There was no ducking it now. In a short time, Diamond stood numbly in attendance in the post-mortem room with a scenes of crime officer, two photographers and a number of medical students. First the photographs were taken as each item of Hildegarde Henkel’s clothing was removed. It was a slow process. A continuous record had to be provided.
Jim Middleton clearly regarded all this as wearisome and unconnected with his medical expertise, so he filled the gaps with conversation about the previous autopsy. ‘Poor old sod, lying dead that long. It’s a sad comment on our times that anyone can be left for up to a week and nobody knows or cares.’
He stepped forward and loosened the dead woman’s left shoe and removed it. The sock inside was as clean as the other. ‘Double bow, securely tied. Yes, he was far from fresh. An interesting suicide, though. I don’t think I’ve heard of a case where the gun is fired from under the chin. A shotgun, I mean. All the cases I’ve seen, they either put the muzzle against the forehead or in the mouth.’
‘Why is that?’ Diamond asked, happy to absent himself from what was going on under his nose.
‘Think about it. It’s bloody difficult firing a shotgun at yoursel
f anyway. You’ve got to stretch your arm down the length of the barrel and work the trigger.
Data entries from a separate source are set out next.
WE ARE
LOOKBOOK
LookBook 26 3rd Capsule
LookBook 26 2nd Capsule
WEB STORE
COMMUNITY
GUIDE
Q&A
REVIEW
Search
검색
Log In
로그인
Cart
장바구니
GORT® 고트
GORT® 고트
I haven’t tried it and I hope I never will, but I imagine it just adds to the difficulty if you can’t see what you’re doing.’
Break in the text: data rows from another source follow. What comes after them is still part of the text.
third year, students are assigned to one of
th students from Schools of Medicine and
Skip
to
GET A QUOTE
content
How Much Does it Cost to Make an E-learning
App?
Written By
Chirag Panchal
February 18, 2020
Unnoticed by anyone else, Diamond mimed the action, jutting out his chin like Mussolini making a speech, and at the same time holding his right arm rigid in front of himself and making the trigger movement with his thumb. Middleton had made a telling point. The victim couldn’t possibly have seen his finger on the trigger without moving the muzzle into the mouth or against the front of his face. But would it really matter to someone about to kill himself? Wouldn’t he be content to grope for the trigger?
Middleton continued to find the farmer’s death more interesting than that of the woman in front of him. ‘It’s not unknown for shotgun suicides to take off their shoe and sock and press the trigger with their big toe. That didn’t happen in this case.’
The words were lost on Diamond. Mentally he was yet another remove from here, up the A46 and across the motorway at Gladstone’s farm. The scene in the cottage came back vividly. He pictured the position of the chair and the chalked outlines of the farmer’s feet. How he wished he had seen it before the body was taken away. He made a mental note to look at the photos, for he had thought of another problem with the suicide. He brooded on the matter for a long time, going over it repeatedly, pondering the way it was done. If you are about to blow your brains out, do you choose the most simple way? In that state of mind, are you capable of taking practical decisions?
Such was his concentration that he didn’t get much involved in the activity at the dissecting table.
When he emerged from the reverie, he heard Middleton saying, ‘…nothing inconsistent with a fall from a considerable height. Obviously we’ll see what Chepstow have to say about the samples, but them’s me findings for what they’re worth, ladies and gentlemen, and unless you have any questions I recommend an early lunch.’
The early lunch was part of the patter, a pay-off that the pathologist took a morbid pleasure in inflicting. Judging by the queasy looks around the table it would be a long time before his audience could face anything to eat.